Trade-off: Requires Redis (or equivalent). The TTL is a design decision: too short and legitimate retries get rejected; too long and your cache grows stale.
Pattern 5: Transactional Outbox
The most architecturally involved of the five — but also the most reliable for mission-critical workflows where you cannot afford to lose a job, and you cannot afford to run it twice.
The core problem this solves: what happens if a job is picked up, partially executed, and then the worker crashes? The job might have been half-done. A naive retry runs it again from the start.
The outbox pattern solves this by decoupling intent from execution:
- When a business operation needs to trigger a background job, instead of enqueuing it directly, write a row to an
outbox_eventstable inside the same database transaction as the business operation. The row stores the job details and aprocessed: falseflag. - A separate poller (e.g., a scheduled job running every 5 seconds) queries for unprocessed outbox entries and executes them.
- On successful execution, the row is marked
processed: true.
# Inside the business transaction
ActiveRecord::Base.transaction do
order.update!(status: "confirmed")
OutboxEvent.create!(
event_type: "order_confirmed",
payload: { order_id: order.id }.to_json,
processed: false
)
end
# In the poller (runs every ~5s)
OutboxEvent.where(processed: false).find_each do |event|
OrderConfirmedJob.perform_now(JSON.parse(event.payload))
event.update!(processed: true)
end
The magic here is atomicity: the business operation and the intent to process are committed together. If the worker crashes before the poller runs, the outbox row remains unprocessed — and the poller picks it up on the next cycle. Nothing is lost.
When to use it: Workflows where job loss is unacceptable and eventual consistency is acceptable. Think: revenue calculations, invoice generation, audit logs, event-driven microservice triggers.
Trade-off: Not immediate — the poller introduces latency. Operationally more complex: you’re maintaining an extra table and a scheduler. But for truly critical operations, this trade-off is worth it.

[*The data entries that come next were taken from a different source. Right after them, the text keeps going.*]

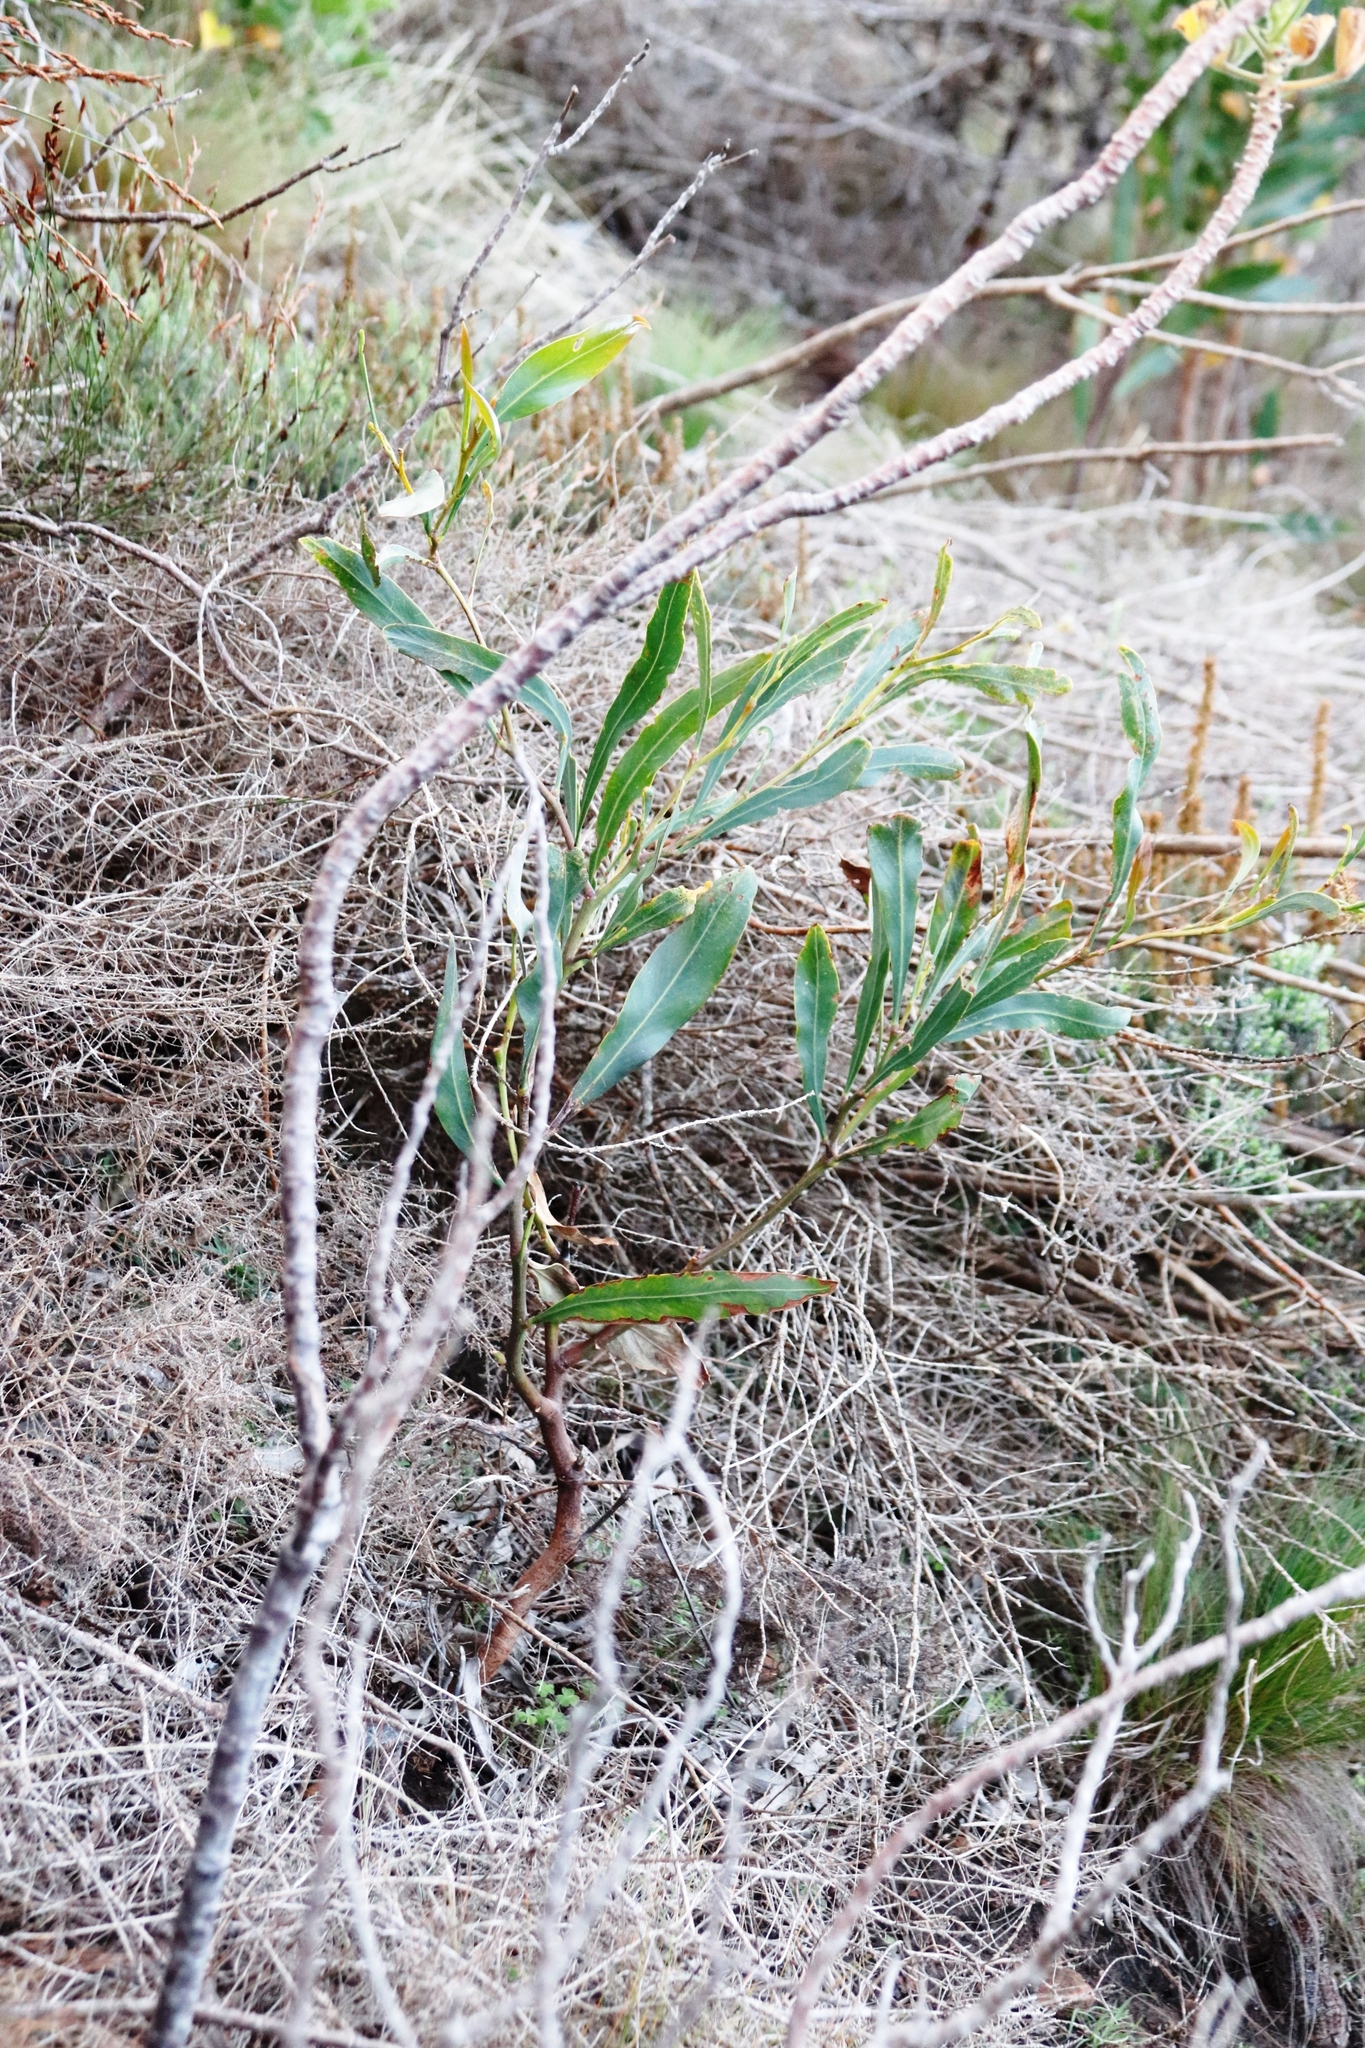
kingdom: Plantae
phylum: Tracheophyta
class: Magnoliopsida
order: Fabales
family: Fabaceae
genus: Acacia
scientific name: Acacia saligna
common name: Orange wattle
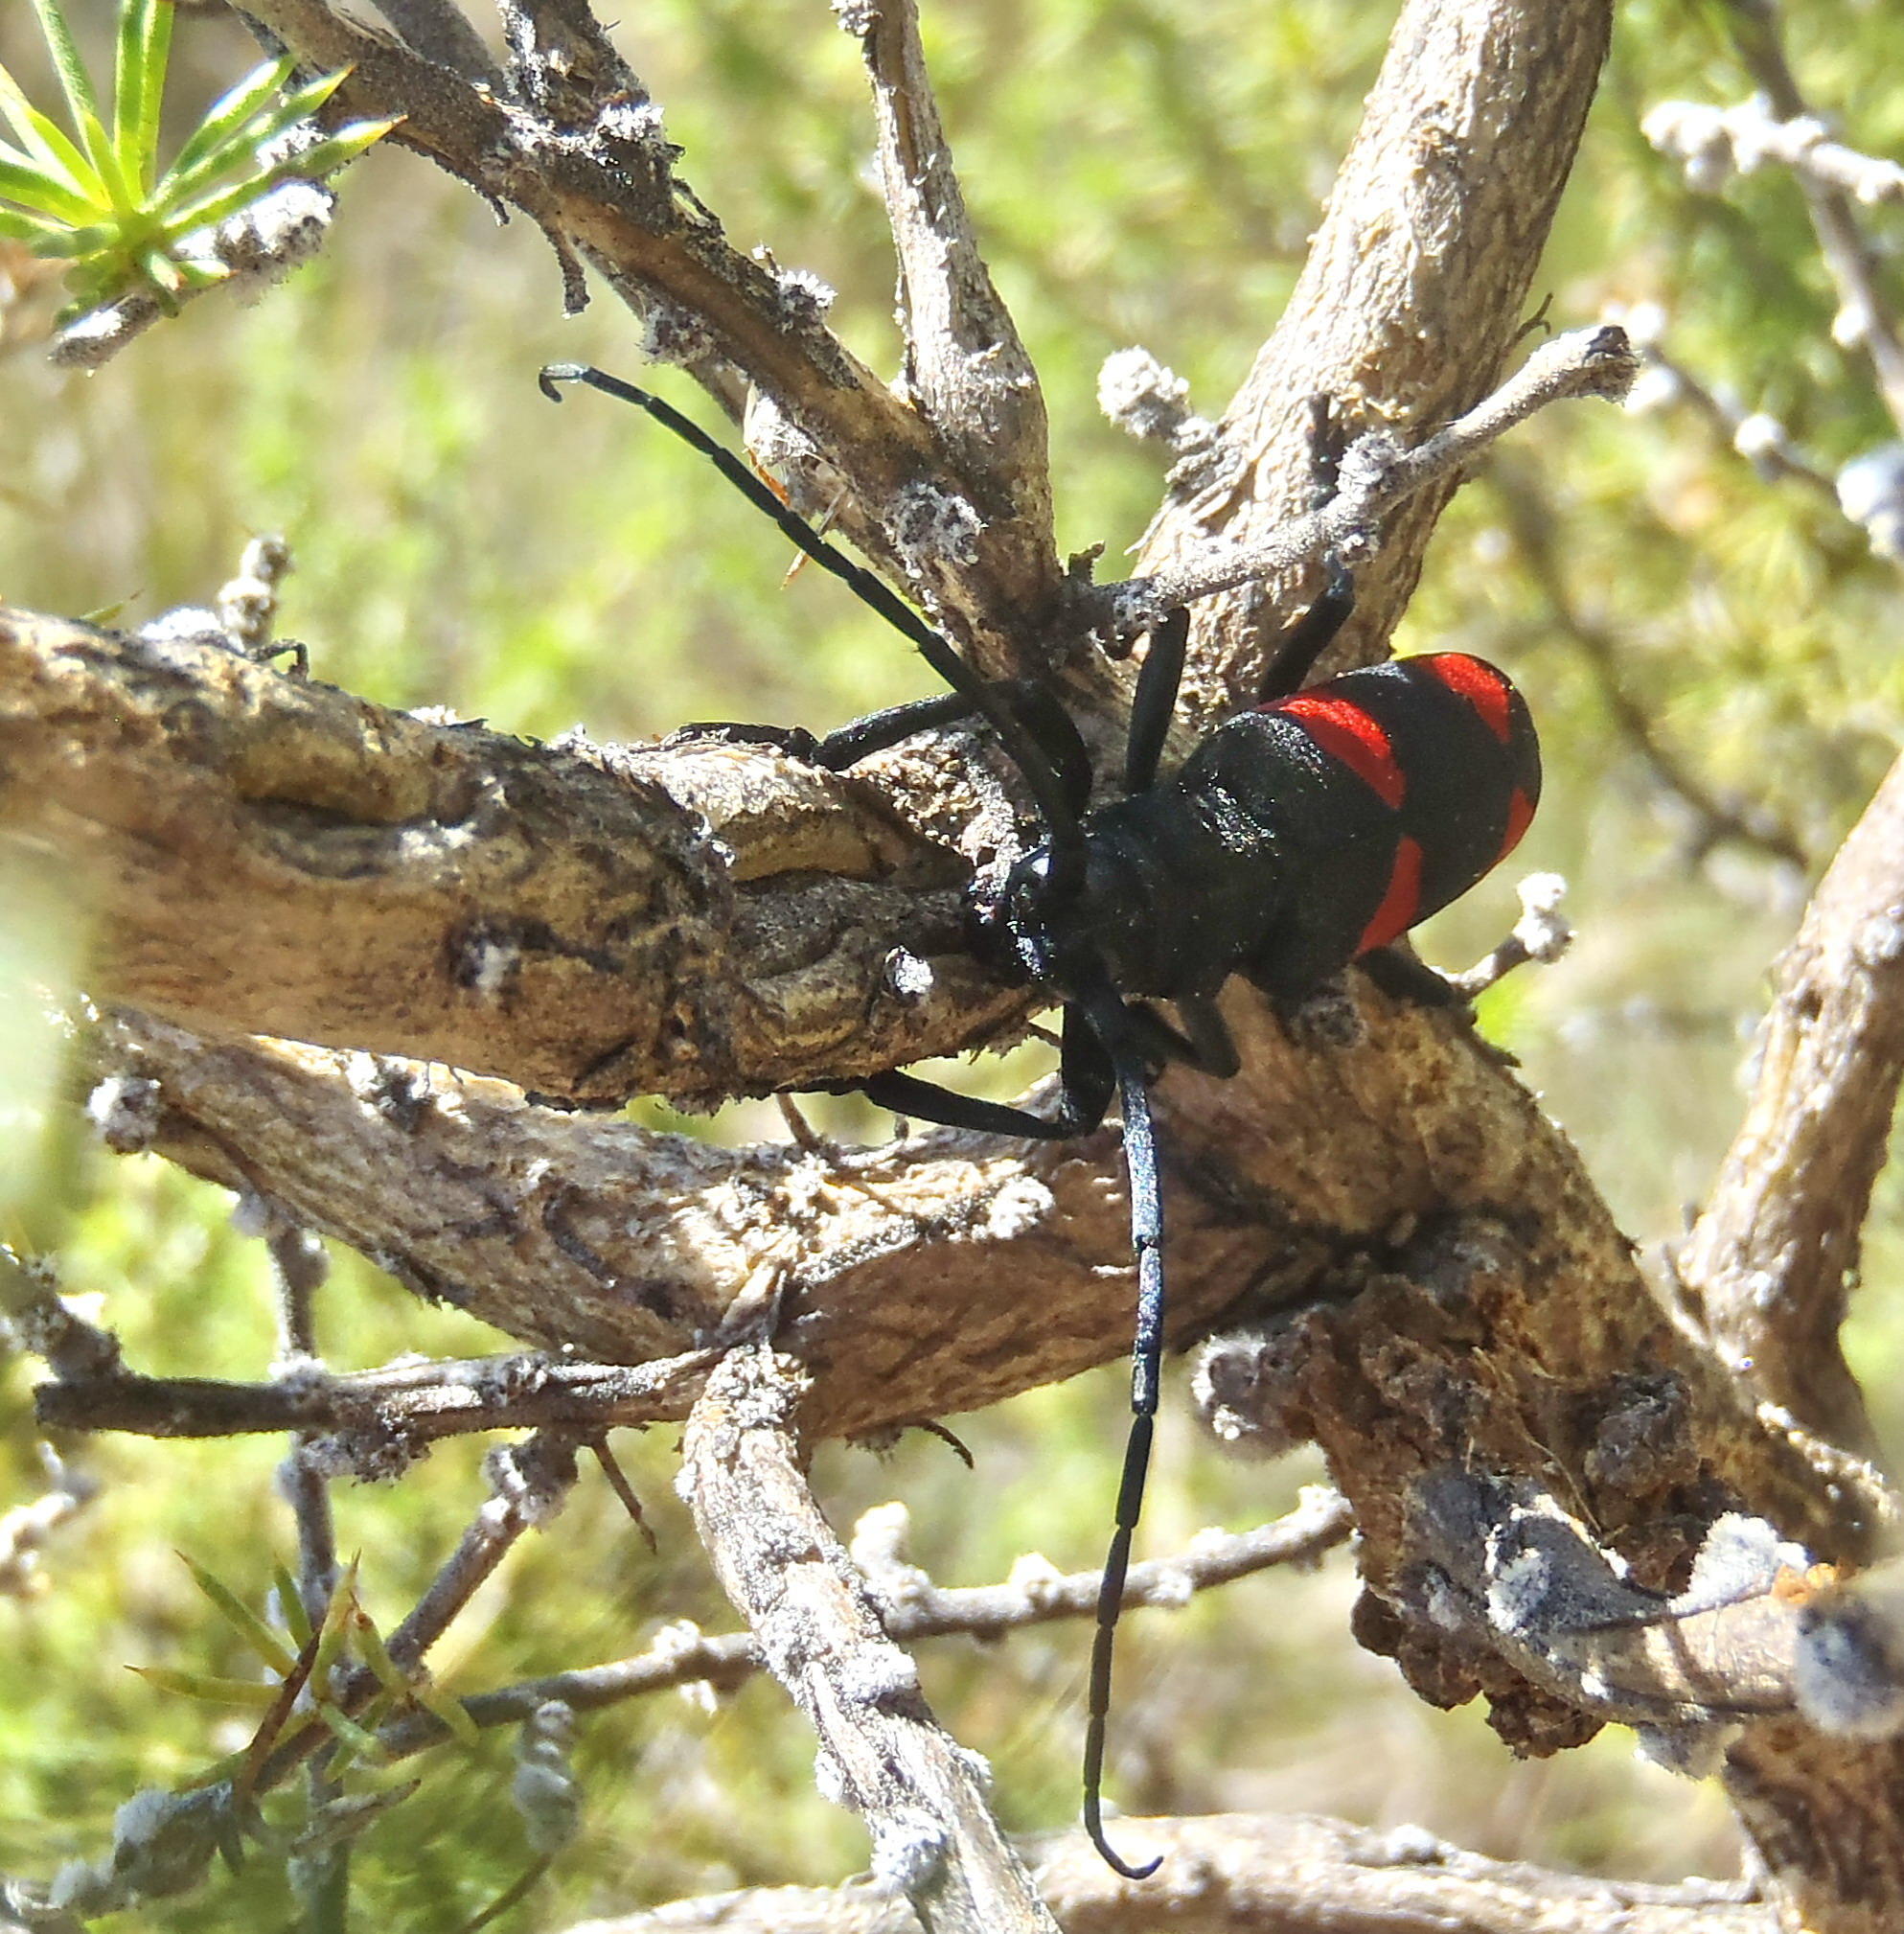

Choosing the Right Pattern
No single pattern wins in all cases. Here’s a quick reference:
| Pattern | Scope | DB Cost | Latency | Best For |
|---|---|---|---|---|
| Optimistic Locking | Row-level | Low | Low | Low-contention state transitions |
| Pessimistic Locking | Row-level | Medium | Medium | High-contention critical sections |
| Unique Constraints | Table-level | Very Low | Very Low | Natural unique keys, first line of defense |
| Redis Idempotency Keys | API / Service | Low | Low | Client-facing endpoints, payment flows |
| Transactional Outbox | System-level | Medium | Medium+ | Mission-critical, loss-intolerant jobs |
In practice, you’ll often combine them. A payment flow might use a Redis idempotency key at the API boundary, a unique constraint on the payments table, and pessimistic locking inside the job that processes the charge. Defense in depth applies to correctness, not just security.
Final Thought
Idempotency isn’t a single checkbox — it’s a design mindset. Every time you write a background job, define an API endpoint, or touch a financial record, the question worth asking is: what happens if this runs twice?
If your answer is “nothing bad,” you’re building resilient systems. If the answer is “we’d charge the customer again,” you have work to do.
The patterns above are your toolkit. Use them deliberately.